(WHAT YOU HAVE TO DO)
Starting with the line that contains "left wrist: (204, 105, 4)" and continuing to the end of the records, recast these lines as a JSON list of strings, one string per line. Omit blank lines and leave the pictures out of the answer.

(DATA EXTRACT)
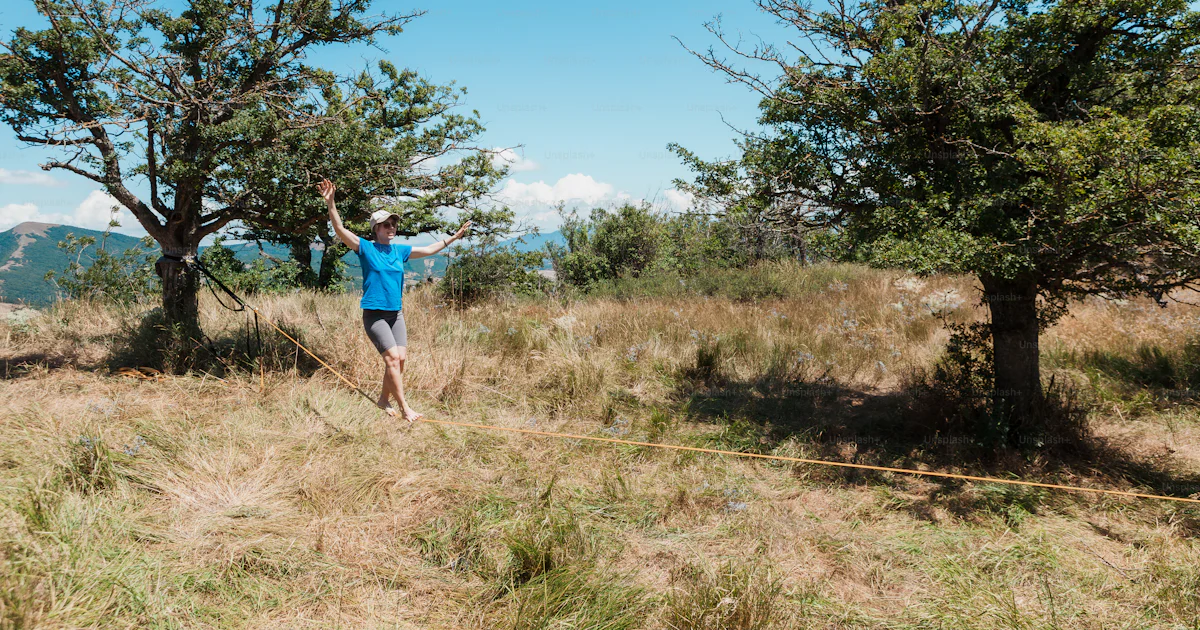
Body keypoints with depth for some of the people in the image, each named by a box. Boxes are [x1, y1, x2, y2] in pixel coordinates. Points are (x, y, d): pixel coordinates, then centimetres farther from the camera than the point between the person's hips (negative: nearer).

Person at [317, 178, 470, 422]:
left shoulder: (399, 251, 11)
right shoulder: (366, 248, -5)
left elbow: (428, 249, 22)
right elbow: (340, 230, -17)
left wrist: (454, 237, 26)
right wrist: (330, 203, -31)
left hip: (396, 313, 6)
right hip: (374, 314, -6)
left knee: (401, 358, 1)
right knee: (392, 357, -13)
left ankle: (384, 400, 20)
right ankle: (404, 407, -7)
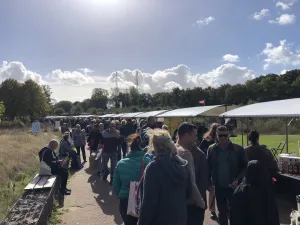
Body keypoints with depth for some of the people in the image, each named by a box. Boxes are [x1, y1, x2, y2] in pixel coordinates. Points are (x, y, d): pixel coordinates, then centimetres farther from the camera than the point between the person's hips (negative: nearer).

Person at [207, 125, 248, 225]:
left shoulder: (238, 149, -9)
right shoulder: (211, 149, -2)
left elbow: (245, 167, -5)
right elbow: (208, 167, 4)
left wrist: (237, 179, -16)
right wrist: (208, 181, -5)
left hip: (234, 186, -2)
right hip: (219, 187, 2)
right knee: (222, 212, 18)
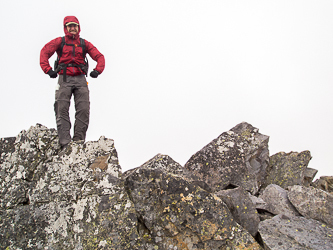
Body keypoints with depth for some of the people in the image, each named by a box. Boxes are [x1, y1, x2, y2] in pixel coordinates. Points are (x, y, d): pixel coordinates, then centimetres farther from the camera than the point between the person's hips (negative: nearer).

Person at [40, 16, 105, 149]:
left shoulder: (84, 43, 16)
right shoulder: (59, 41, 12)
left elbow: (99, 56, 13)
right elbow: (44, 52, 2)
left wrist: (97, 70, -4)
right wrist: (48, 69, -11)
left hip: (80, 79, 2)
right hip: (64, 78, -1)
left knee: (83, 110, -9)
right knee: (62, 109, -12)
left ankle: (78, 140, -6)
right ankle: (65, 142, -16)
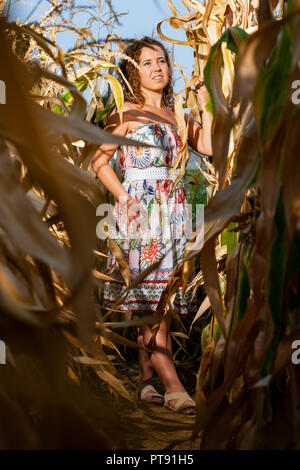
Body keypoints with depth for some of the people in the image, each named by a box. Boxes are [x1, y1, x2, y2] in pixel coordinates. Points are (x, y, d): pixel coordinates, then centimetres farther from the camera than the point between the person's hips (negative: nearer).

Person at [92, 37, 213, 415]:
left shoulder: (175, 115, 17)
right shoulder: (128, 112, 3)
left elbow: (208, 146, 2)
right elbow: (99, 161, -1)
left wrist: (204, 105, 4)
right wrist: (125, 198, -9)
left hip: (172, 210, 6)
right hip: (141, 209, -5)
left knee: (153, 300, 7)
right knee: (152, 298, -9)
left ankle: (146, 380, 15)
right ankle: (173, 388, -10)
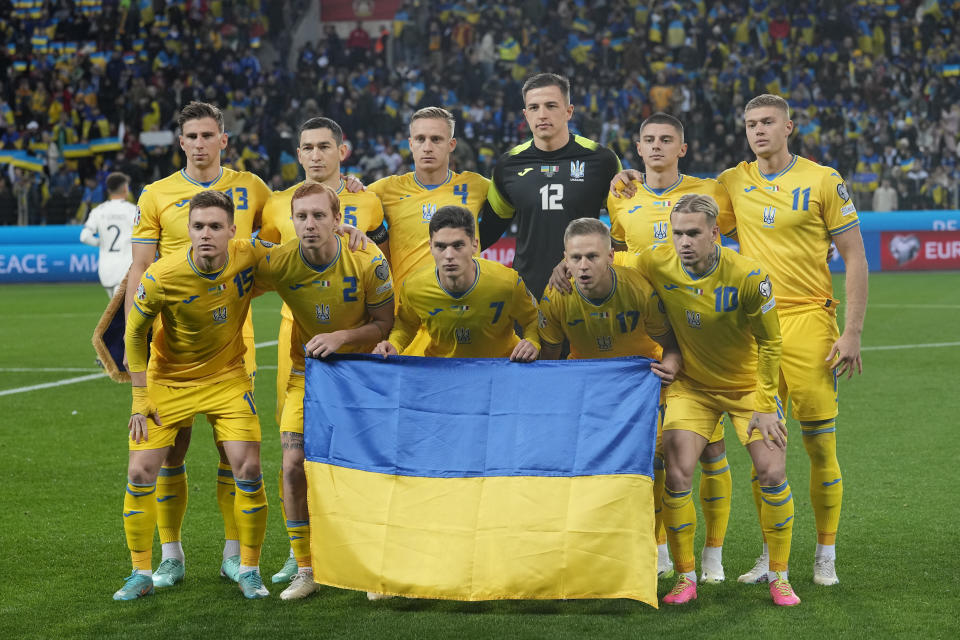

(WRITTEN RESPONSE)
[
  "left wrist: (204, 105, 4)",
  "right wrist: (125, 198, -9)",
  "left hip: (172, 210, 6)",
  "right hip: (141, 209, -5)",
  "left knee: (153, 300, 7)",
  "right knee: (152, 298, -9)",
  "left ankle: (146, 380, 15)",
  "right ankle: (173, 388, -10)"
]